2011 July - British arms and aircraft firm BAE Systems admits setting up sham compensation arrangements worth £8m for the sale of an overly-complex air-traffic control system, and agrees to pay Tanzania £30m in compensation.
2012 March - The Statoil and Exxon Mobil oil exploration companies make major discovery of gas reserves off the coast of Tanzania.
2012 May - President Jakaya Kikwete sacks six ministers after the inspector of public finances notes the "rampant misuse of funds" in at least seven ministries. The ministers of finance, energy, tourism, trade, transport and health lose their jobs.
2012 August - Tanzania confirms 36 Iranian oil tankers have been using Tanzanian flags to evade US and EU economic sanctions on Iran's crude oil exports. The US warns Tanzania that it could face sanctions unless the flag operation stops.

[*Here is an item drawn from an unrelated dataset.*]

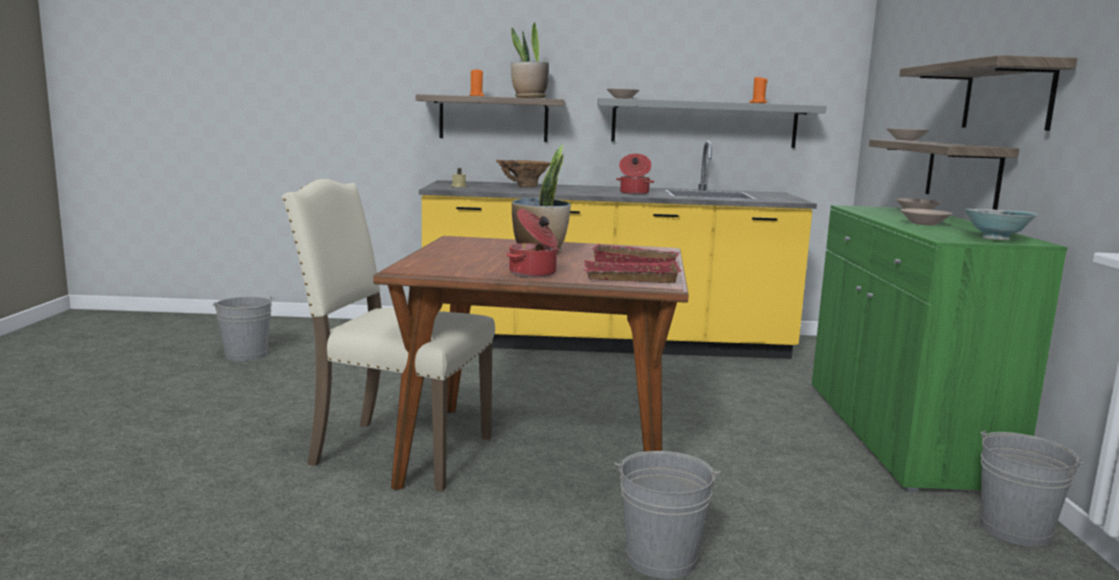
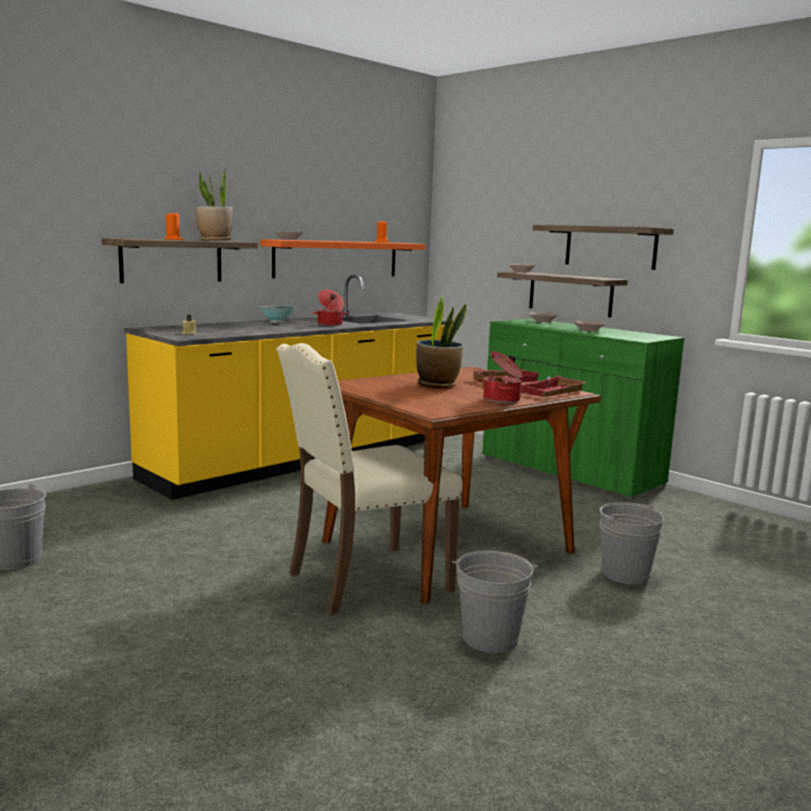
camera: 45 degrees left, 0 degrees up
brown vase [496,160,551,188] -> none
grey shelf [597,98,826,148] -> orange shelf [260,239,426,278]
bowl [964,209,1038,240] -> bowl moved to [259,306,296,323]
grey bucket [980,431,1086,547] -> grey bucket moved to [452,551,538,653]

2013 August - Pressure group Human Rights Watch reports that thousands of children work in small-scale Tanzanian gold mines, at great risk to their health.
2013 December - Four cabinet ministers are sacked over allegations of human rights abuses during a campaign against ivory poaching.
2015 April - Referendum on a new constitution is postponed after delays in registering voters.
2015 November - Works Minister John Magufuli of the governing Chama Cha Mapinduzi wins presidential election by large margin over former prime minister Edward Lomassa.
2016 April - Tanzania and Uganda agree to build East Africa's first major oil pipeline.
2017 February - Government bans several private health centres from providing HIV and AIDS-related services, accusing them of promoting homosexuality.
2017 March - One of Africa's most notorious poachers - Matthew Mariango - is given a 12-year prison sentence.
2017 April - Gunmen kill eight police officers in the eastern region of Kibiti, the latest in a string of killings targeting politicians and security officers.
2017 September - Opposition politician Tundu Lissu is shot and wounded.
The Mwanahalisi newspaper becomes the second paper to be banned in recent months. Rights groups says press freedom is under increasing threat.